Arguments have been made that AI models are trained only on publicly available internet materials and thus should be considered fair use. Lawsuits have been filed against Microsoft and OpenAI for copyright infringement. These lawsuits have raised questions about the intersection of copyright law and artificial intelligence. However, some believe that art created by AI, especially when modeled after the work of existing human artists, isn’t art at all.
IB Art II senior student Olivia Marinucci stated, “I do not consider AI art to be real art because while it may have the ability to generate a cool or beautiful image, it will never be a totally original piece, and AI cannot possibly convey emotion through art the way humans do.”
Art has long been seen as a proof of humanity, made from human creativity, the desire to express emotions, and the intangible. Work created by a robot intelligence without a human mind behind it does not reflect the same emotion or humanity that has appeared in art for centuries.”
She also believed that AI art has begun to negatively impact artists because of its accessibility, which attracts people who value speed over human talent.

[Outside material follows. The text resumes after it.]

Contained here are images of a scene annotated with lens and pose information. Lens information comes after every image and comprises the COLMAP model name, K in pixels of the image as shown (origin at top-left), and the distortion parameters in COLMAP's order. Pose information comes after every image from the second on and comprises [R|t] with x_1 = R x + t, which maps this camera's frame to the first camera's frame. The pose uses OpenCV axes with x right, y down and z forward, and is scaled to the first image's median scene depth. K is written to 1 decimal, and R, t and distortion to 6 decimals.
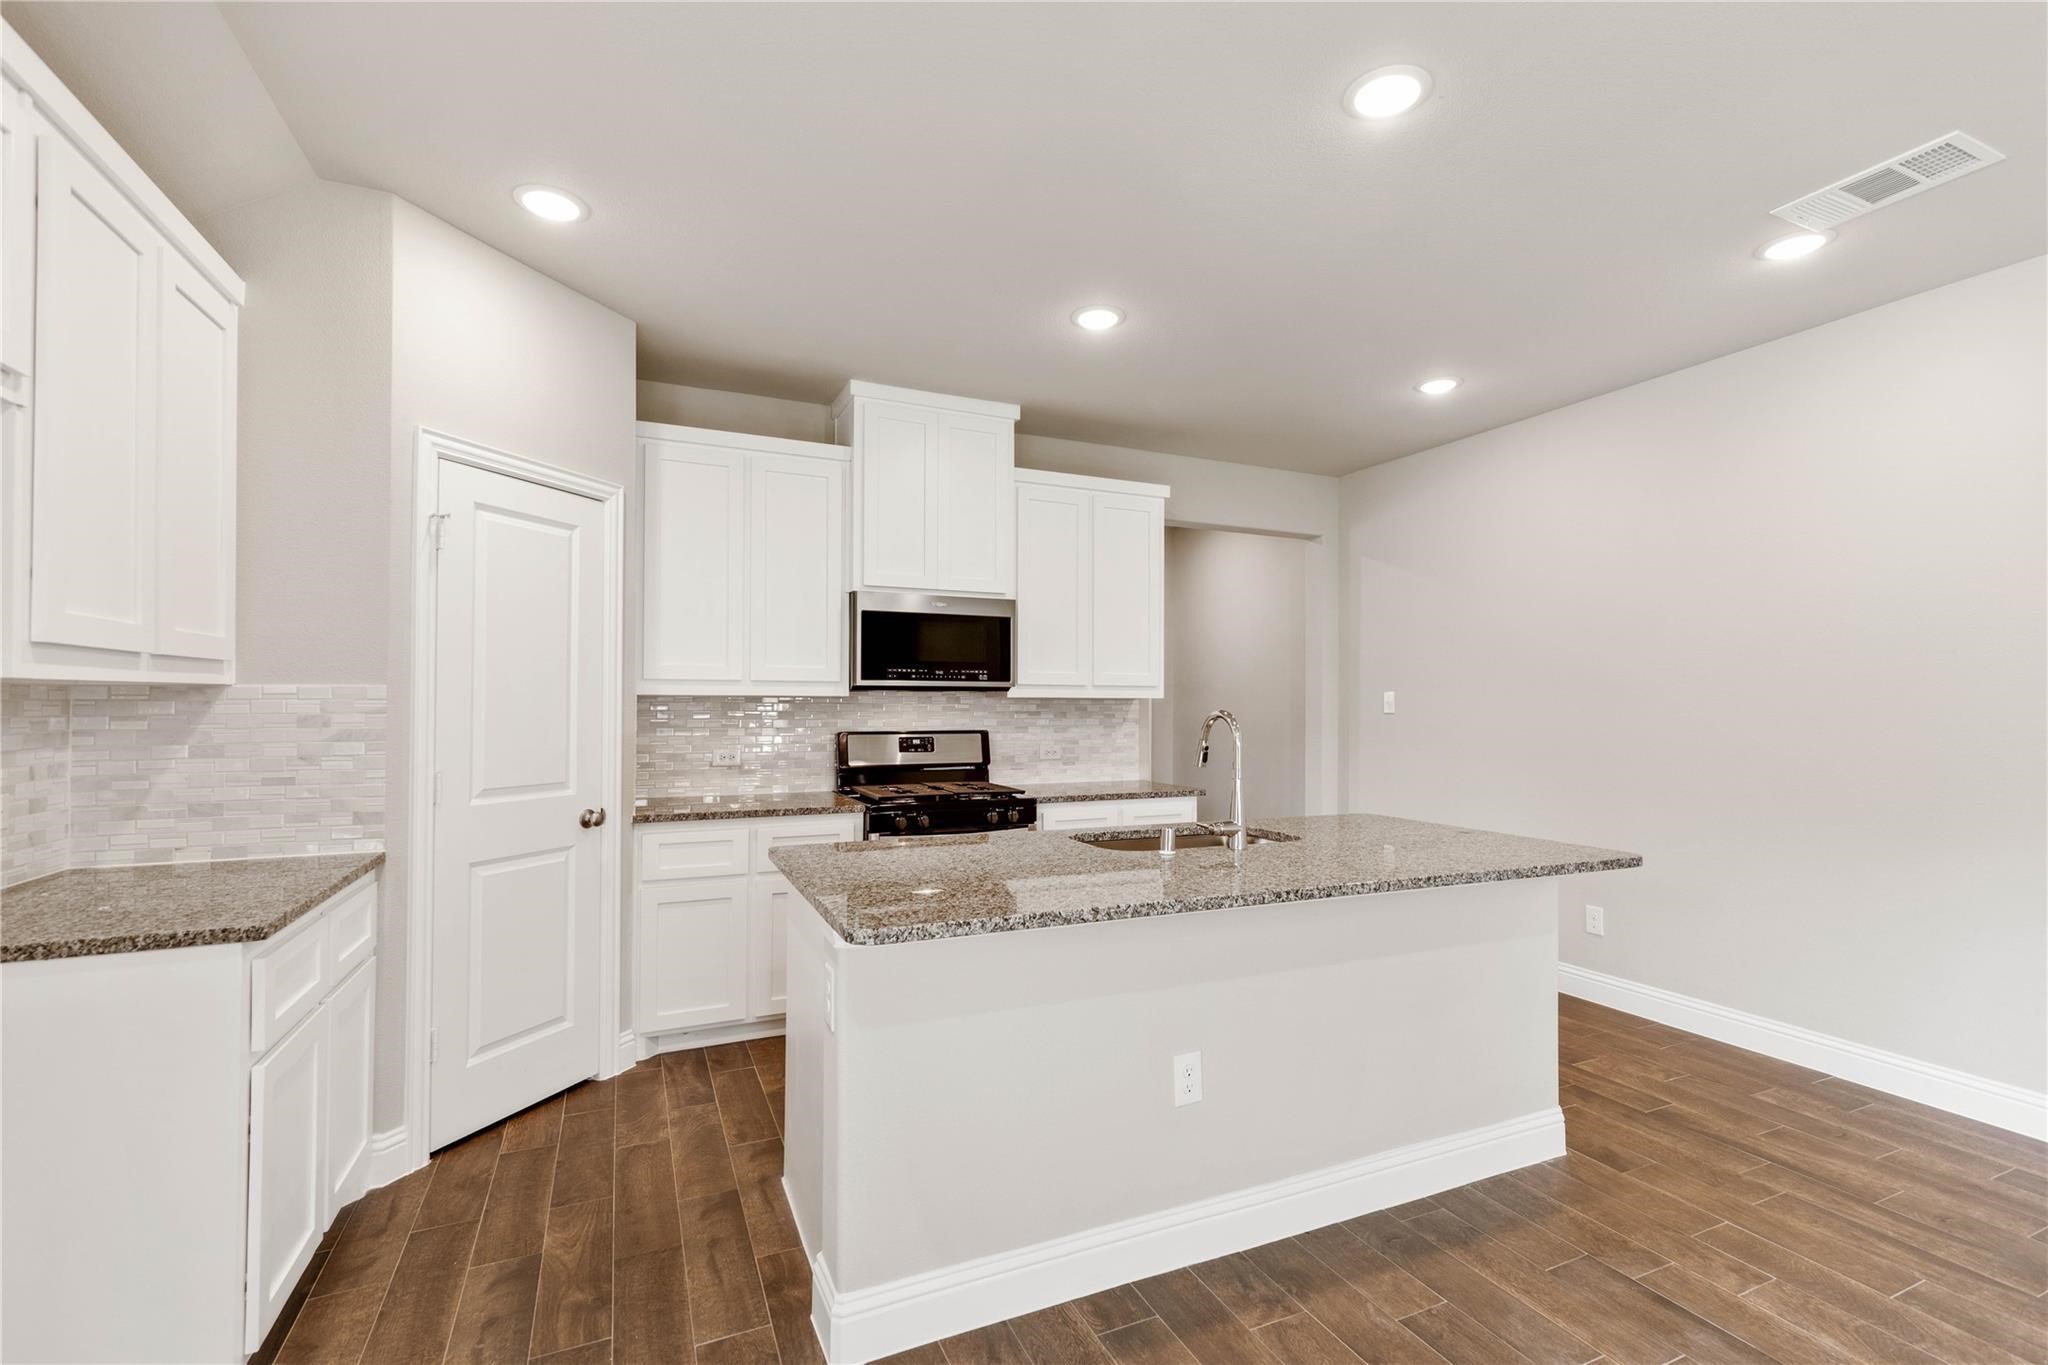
lens RADIAL K [[920.6, 0, 1049.9], [0, 920.6, 691.1], [0, 0, 1]] dist [0.008013, 0.000029]
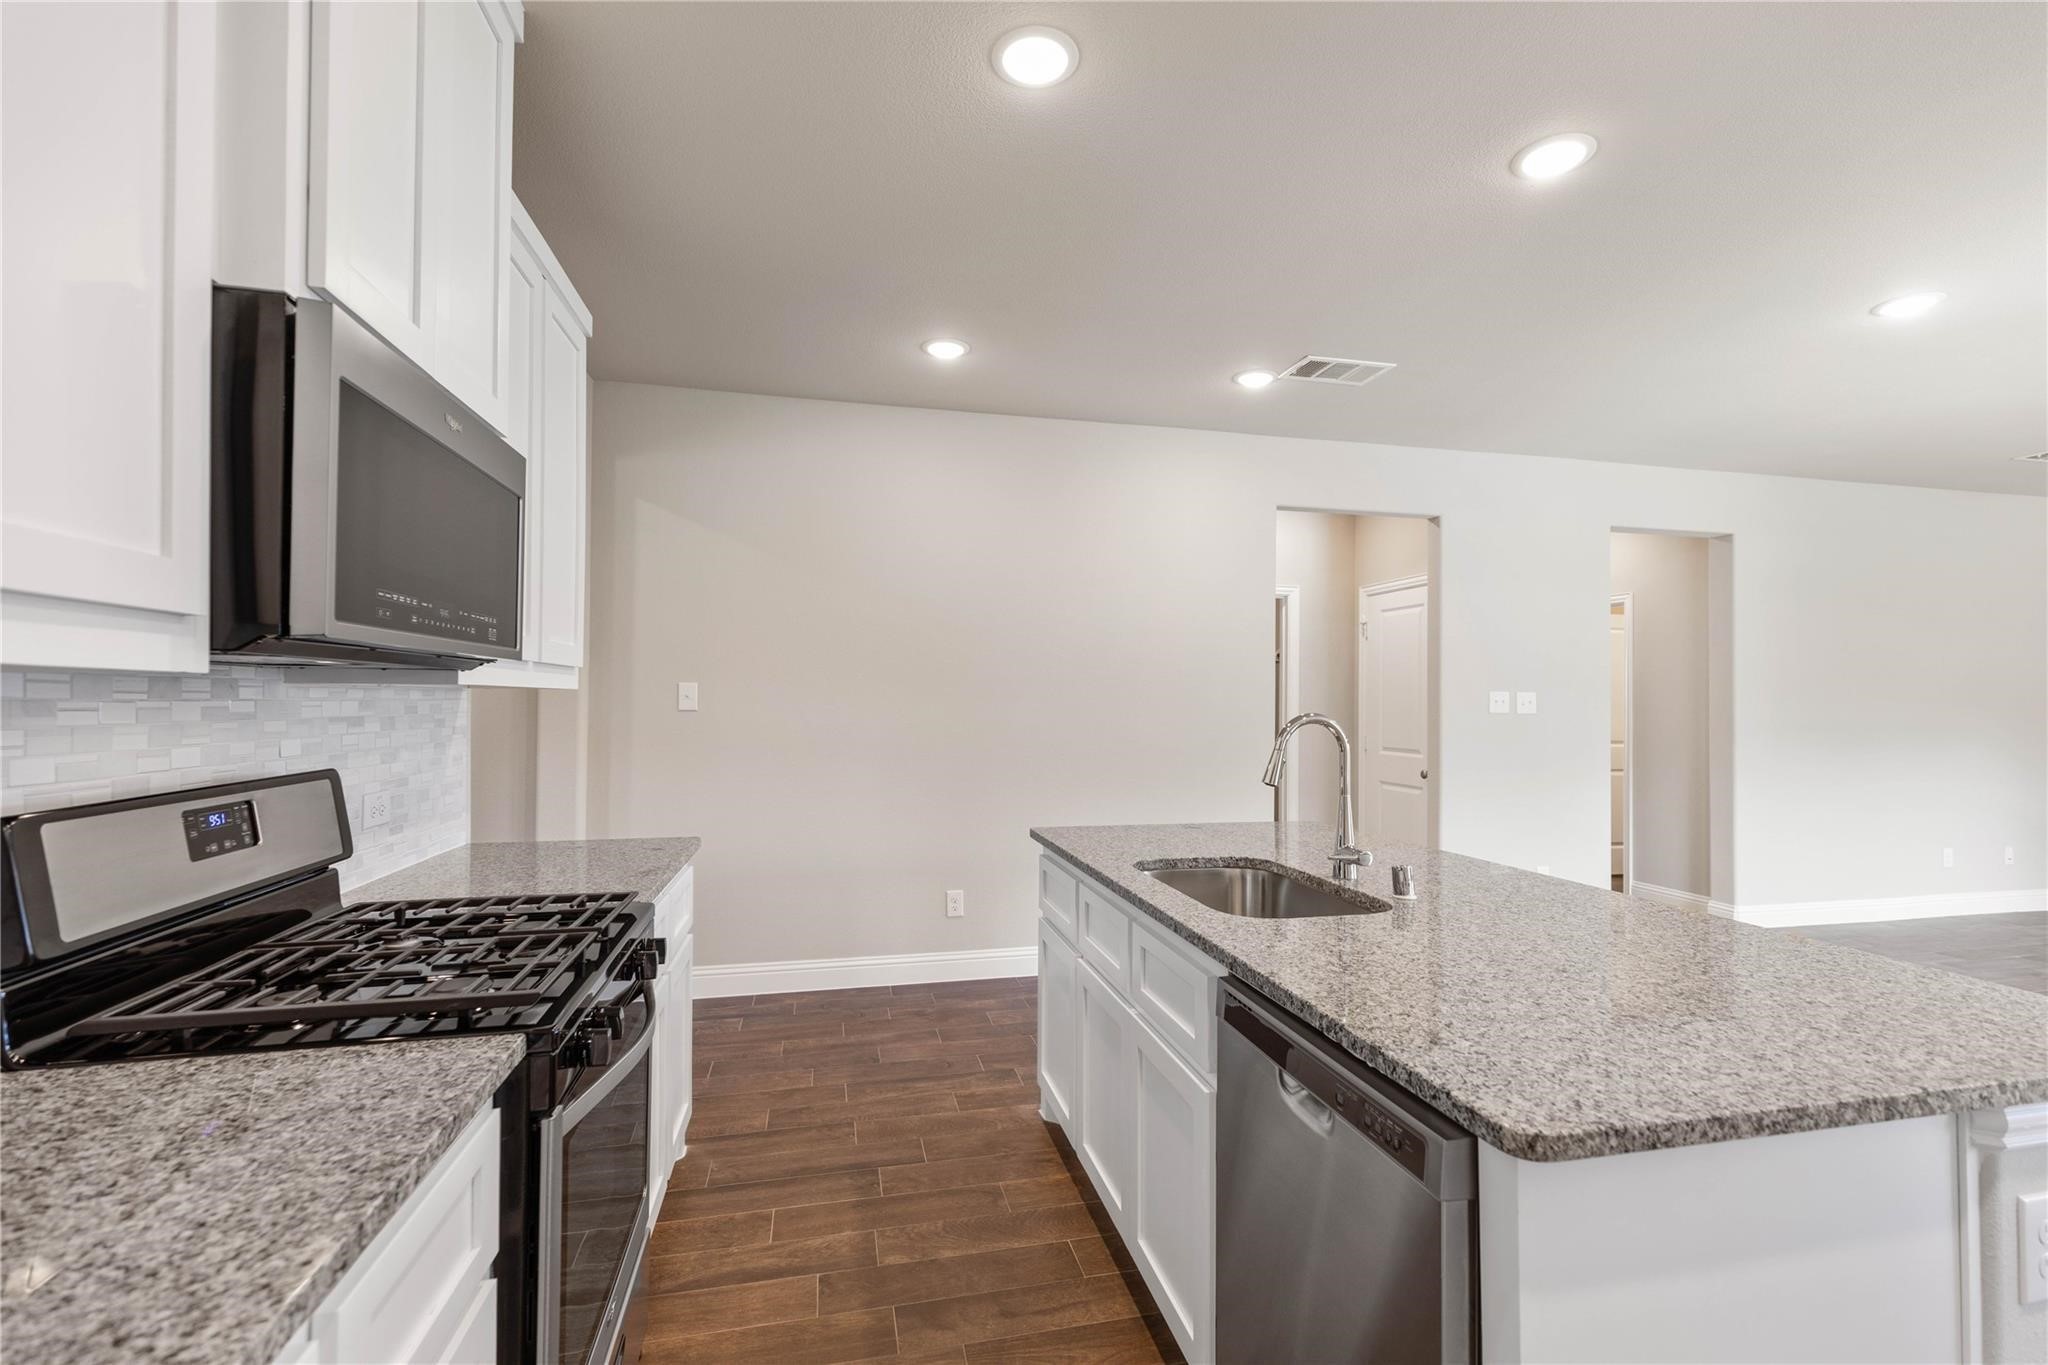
lens RADIAL K [[920.6, 0, 1045.3], [0, 920.6, 687.3], [0, 0, 1]] dist [0.008013, 0.000029]
pose [[0.187023, 0.012089, 0.982281, -0.618139], [-0.020946, 0.999746, -0.008315, 0.009594], [-0.982132, -0.019020, 0.187229, 1.011400]]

“It allows people with little to no artistic talent or practice to create their ‘own’ art without all the hard work and studying that real artists go through to reach a high level of skill.” – Olivia Marinucci “26
The use of artificial intelligence to create art is even prevalent in the Good Counsel community. Various flyers and posters hung up around the school feature AI-generated images of our very own Vic. Good Counsel has a large community of talented artists at its disposal, which begs the question: why did it choose to use AI rather than human labor? Indeed, even some teachers within the school community have begun assigning work that requires students to create AI-generated images.
Regardless of individual opinions on the matter, the fact remains that artificial intelligence presents a real threat to all manner of human artists, as the convenience and availability of AI art becomes more widespread, decreasing the need to commission human artists. The future of art as we know it remains uncertain, as creative labor increasingly detaches itself from the human experience.